→ Task item A
From the root rot article, print the passage from "Issue 6, June" to "would be white." word for word.
→ Task item B
Proceed with the article on root rots, writing on from its final sentence.

→ Exercise text
Issue 6, June 4, 2018

Rotten Weather and Root Rots

We've received a number of samples with root rot at the Plant Clinic recently. Approximately half have been infected with Pythium, with the other half infected with Rhizoctonia. This is not a huge surprise given the extremely varied weather we've been experiencing.

There are two basic groups of root rots: seedling root rots and damping-off, and root nibblers that usually affect mature plants. Root rots can be caused by both fungi and oomycetes, fungal-like organisms that are also known as water molds. Pythium and Phytophthora are two common genera of oomycetes that cause root rots. Common fungal pathogens include Rhizoctonia and Fusarium species.

Common root rot pathogens. Left: Pythium oospore; Right: Rhizoctonia hyphae. Note the dark brown color of the root tissue; in healthy plants, this tissue would be white.

Seedling root rots often cause the death of the plant, either because the seedling cannot establish or because the rot extends to the crown of the plant and causes a condition known as damping-off. Most people who have grown plants from seed are familiar with damping-off: one day the seedlings look normal, the next day they've collapsed due to a rotten area at the base of the plant. Seedling death due to root rots tends to be fairly fast and dramatic, because the plants have so few roots that they can't compensate for the damage caused by the disease.

Collected data entries:
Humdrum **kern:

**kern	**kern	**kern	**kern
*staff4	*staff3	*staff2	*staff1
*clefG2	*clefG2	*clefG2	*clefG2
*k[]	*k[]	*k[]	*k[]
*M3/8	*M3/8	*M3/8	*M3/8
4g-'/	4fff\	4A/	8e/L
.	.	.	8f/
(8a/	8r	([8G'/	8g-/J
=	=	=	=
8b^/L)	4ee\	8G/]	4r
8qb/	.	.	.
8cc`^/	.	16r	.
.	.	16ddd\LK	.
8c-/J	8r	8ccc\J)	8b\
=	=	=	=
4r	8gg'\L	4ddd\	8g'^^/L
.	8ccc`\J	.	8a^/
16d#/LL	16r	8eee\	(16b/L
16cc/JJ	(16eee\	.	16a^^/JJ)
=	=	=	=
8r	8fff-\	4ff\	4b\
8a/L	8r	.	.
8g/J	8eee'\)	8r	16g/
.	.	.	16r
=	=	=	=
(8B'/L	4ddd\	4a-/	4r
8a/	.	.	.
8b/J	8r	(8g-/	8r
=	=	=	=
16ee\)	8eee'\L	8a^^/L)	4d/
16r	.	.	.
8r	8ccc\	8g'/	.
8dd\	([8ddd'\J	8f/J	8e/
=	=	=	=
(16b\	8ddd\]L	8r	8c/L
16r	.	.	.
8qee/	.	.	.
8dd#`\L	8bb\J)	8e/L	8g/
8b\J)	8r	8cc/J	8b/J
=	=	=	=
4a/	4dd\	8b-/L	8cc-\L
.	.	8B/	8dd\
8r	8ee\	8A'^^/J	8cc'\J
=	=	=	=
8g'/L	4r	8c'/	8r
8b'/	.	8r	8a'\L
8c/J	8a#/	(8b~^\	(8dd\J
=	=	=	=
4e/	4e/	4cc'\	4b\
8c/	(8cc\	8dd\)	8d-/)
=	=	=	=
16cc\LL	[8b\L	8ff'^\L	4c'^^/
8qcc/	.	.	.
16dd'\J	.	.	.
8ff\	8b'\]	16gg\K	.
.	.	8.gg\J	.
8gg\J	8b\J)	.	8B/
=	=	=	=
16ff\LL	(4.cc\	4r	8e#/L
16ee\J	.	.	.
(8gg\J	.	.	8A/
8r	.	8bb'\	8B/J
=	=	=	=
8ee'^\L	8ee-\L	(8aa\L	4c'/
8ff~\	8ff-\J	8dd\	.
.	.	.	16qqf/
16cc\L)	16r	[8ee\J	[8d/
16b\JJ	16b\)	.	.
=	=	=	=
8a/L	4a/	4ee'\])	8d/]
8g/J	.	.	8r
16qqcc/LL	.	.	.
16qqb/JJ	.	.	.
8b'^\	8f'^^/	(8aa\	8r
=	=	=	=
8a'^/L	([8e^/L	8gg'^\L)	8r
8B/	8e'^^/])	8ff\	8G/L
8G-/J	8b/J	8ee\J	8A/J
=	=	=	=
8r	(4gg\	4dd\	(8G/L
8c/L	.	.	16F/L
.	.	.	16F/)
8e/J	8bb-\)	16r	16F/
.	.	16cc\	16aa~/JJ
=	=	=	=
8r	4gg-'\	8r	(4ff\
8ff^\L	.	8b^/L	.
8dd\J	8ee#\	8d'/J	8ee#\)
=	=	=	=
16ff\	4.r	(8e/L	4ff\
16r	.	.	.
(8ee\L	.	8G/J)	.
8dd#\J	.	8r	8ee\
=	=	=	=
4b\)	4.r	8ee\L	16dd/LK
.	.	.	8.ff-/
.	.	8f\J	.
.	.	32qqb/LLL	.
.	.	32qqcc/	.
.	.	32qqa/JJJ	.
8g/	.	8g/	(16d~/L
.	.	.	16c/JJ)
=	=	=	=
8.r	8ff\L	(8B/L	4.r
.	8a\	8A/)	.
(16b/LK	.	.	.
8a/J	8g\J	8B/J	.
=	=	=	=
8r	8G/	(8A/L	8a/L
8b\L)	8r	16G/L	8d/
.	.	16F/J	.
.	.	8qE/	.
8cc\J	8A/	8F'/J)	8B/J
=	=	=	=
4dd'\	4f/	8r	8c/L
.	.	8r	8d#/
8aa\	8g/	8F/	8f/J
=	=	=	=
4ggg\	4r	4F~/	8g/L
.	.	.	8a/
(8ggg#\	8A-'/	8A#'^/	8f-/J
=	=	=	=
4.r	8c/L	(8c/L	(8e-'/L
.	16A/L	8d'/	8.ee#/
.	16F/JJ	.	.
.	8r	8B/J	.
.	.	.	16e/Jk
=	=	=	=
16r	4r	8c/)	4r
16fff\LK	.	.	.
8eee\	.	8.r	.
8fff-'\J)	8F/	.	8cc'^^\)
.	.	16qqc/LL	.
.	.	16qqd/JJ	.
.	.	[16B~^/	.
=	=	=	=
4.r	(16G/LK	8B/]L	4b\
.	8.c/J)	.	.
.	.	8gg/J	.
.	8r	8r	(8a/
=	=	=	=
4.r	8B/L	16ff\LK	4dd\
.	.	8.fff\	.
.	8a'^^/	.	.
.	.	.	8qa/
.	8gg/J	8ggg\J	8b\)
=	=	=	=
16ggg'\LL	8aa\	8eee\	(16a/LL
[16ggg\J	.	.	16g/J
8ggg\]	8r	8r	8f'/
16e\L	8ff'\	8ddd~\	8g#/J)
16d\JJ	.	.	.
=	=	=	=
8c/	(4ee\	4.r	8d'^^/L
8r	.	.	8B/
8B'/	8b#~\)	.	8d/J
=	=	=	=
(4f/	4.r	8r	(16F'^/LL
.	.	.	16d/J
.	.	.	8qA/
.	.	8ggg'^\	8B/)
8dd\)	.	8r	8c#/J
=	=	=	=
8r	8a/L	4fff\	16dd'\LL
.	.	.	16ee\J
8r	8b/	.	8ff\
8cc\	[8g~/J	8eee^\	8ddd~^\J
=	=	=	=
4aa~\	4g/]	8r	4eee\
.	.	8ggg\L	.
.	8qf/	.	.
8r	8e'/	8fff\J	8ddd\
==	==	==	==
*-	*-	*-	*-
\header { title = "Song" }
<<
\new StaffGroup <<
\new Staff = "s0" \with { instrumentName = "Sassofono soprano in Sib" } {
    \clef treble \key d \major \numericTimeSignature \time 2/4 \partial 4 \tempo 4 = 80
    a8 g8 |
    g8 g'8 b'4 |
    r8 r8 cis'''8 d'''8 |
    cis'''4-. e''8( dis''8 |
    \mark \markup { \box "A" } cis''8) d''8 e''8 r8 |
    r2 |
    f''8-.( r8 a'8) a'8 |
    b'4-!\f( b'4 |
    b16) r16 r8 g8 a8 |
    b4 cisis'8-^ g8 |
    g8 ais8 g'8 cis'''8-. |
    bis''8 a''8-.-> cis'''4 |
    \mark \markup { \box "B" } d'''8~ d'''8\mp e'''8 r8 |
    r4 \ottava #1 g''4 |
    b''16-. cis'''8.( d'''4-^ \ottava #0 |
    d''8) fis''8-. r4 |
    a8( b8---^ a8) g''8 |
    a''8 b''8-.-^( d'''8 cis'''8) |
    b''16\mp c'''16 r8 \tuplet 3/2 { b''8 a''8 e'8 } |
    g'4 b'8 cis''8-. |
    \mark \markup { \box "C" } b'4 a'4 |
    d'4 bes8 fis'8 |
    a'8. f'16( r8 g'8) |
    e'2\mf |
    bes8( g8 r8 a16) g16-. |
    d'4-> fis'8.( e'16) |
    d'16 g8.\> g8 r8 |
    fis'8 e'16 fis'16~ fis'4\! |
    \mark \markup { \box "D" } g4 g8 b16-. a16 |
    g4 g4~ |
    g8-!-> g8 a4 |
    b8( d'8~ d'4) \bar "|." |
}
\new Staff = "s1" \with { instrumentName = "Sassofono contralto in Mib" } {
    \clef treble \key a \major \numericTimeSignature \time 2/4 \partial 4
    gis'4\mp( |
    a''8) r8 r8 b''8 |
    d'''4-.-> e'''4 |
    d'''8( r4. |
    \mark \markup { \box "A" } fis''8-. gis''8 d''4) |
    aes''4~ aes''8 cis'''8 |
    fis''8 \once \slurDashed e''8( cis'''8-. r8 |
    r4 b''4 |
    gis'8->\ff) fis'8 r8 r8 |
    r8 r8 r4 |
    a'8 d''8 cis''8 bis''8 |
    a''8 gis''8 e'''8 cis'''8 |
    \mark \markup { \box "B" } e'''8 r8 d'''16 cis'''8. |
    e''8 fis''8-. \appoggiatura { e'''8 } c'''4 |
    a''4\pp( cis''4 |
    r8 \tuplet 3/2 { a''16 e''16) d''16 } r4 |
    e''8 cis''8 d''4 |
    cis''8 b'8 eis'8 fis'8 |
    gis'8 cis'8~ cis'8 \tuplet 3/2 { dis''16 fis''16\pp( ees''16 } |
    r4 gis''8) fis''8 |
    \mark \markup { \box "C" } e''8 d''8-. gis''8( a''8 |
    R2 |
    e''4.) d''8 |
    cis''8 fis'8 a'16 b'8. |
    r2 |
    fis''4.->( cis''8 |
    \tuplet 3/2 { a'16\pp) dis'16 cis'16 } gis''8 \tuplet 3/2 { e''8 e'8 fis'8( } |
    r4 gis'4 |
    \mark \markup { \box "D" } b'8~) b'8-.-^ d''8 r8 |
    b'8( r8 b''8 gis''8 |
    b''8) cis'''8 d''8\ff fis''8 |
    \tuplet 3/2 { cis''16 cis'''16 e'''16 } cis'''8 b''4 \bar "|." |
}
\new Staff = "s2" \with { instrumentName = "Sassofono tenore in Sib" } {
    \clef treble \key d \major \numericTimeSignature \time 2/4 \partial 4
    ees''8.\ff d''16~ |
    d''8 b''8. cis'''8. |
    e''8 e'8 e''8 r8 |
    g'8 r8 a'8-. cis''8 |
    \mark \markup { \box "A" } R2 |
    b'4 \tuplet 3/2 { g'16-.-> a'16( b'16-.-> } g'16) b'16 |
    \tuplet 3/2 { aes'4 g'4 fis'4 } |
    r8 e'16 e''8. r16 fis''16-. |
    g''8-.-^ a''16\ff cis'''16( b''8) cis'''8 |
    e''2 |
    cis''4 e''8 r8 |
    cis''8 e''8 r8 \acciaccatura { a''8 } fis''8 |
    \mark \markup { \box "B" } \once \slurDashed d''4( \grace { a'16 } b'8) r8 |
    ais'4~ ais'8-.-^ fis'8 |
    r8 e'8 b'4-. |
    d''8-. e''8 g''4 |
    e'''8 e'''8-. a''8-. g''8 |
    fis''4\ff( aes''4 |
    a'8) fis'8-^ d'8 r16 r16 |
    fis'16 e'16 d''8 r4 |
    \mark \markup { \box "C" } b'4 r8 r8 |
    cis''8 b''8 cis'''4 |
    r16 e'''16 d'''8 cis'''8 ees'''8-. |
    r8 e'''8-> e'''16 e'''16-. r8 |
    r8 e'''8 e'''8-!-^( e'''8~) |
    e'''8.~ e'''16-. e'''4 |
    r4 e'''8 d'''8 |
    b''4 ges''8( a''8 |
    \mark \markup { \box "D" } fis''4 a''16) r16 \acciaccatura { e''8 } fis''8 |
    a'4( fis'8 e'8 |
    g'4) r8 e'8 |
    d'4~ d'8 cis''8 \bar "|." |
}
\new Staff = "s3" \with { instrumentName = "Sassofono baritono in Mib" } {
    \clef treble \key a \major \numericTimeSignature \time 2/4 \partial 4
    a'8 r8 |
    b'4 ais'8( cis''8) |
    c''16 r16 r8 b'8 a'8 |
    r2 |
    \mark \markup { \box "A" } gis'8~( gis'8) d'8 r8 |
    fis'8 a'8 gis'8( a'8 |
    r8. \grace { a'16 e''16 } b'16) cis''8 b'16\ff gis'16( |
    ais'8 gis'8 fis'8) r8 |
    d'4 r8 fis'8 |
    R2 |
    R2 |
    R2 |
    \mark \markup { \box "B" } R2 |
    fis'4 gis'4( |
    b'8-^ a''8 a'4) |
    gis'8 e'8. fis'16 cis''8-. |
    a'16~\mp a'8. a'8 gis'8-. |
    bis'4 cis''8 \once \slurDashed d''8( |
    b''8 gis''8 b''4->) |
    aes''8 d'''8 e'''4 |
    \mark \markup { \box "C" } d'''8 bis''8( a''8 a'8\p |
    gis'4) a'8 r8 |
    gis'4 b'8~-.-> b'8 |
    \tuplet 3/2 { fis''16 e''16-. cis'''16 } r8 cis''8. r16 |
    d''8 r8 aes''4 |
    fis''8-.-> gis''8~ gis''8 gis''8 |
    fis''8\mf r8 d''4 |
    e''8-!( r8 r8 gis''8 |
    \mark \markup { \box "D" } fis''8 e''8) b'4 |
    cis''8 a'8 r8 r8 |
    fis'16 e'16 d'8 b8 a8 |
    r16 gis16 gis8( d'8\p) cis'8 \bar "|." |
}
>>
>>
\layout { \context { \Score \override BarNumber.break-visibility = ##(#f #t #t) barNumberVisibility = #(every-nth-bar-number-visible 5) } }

→ Exercise output A
Issue 6, June 4, 2018

Rotten Weather and Root Rots

We've received a number of samples with root rot at the Plant Clinic recently. Approximately half have been infected with Pythium, with the other half infected with Rhizoctonia. This is not a huge surprise given the extremely varied weather we've been experiencing.

There are two basic groups of root rots: seedling root rots and damping-off, and root nibblers that usually affect mature plants. Root rots can be caused by both fungi and oomycetes, fungal-like organisms that are also known as water molds. Pythium and Phytophthora are two common genera of oomycetes that cause root rots. Common fungal pathogens include Rhizoctonia and Fusarium species.

Common root rot pathogens. Left: Pythium oospore; Right: Rhizoctonia hyphae. Note the dark brown color of the root tissue; in healthy plants, this tissue would be white.

→ Exercise output B
Root rots of established plants can also occur. These pathogens are often the same or related to the seedling root pathogens. They often act more as root nibblers in mature plants, damaging the root tips and smaller roots while not causing extensive injury to the overall root system. Healthy plants can often overcome the damage. However, if the plant becomes stressed due to environmental conditions such as drought or due to other pest issues, the plant may have a more difficult time maintaining its vigor.

We think of root rots as being favored by cool, wet weather. This is true for some root rot pathogens (generally, the oomycetes) but warm, dry weather tends to favor the fungal root rots. Once the pathogen has gained entry to the root system, there's not much we can do. Fungicide seed treatments can be used to protect seedling root systems. Ensuring good drainage and adequate water during the growing season is also important for managing these diseases. For greenhouse and nursery producers, using sterile growing media and sanitizing tools and equipment is important to reduce the spread of disease. Unfortunately, many of these pathogens are ubiquitous in our soils, so our best management is keeping our plants healthy and reducing environmental factors that favor the development of root rot diseases. (Diane Plewa)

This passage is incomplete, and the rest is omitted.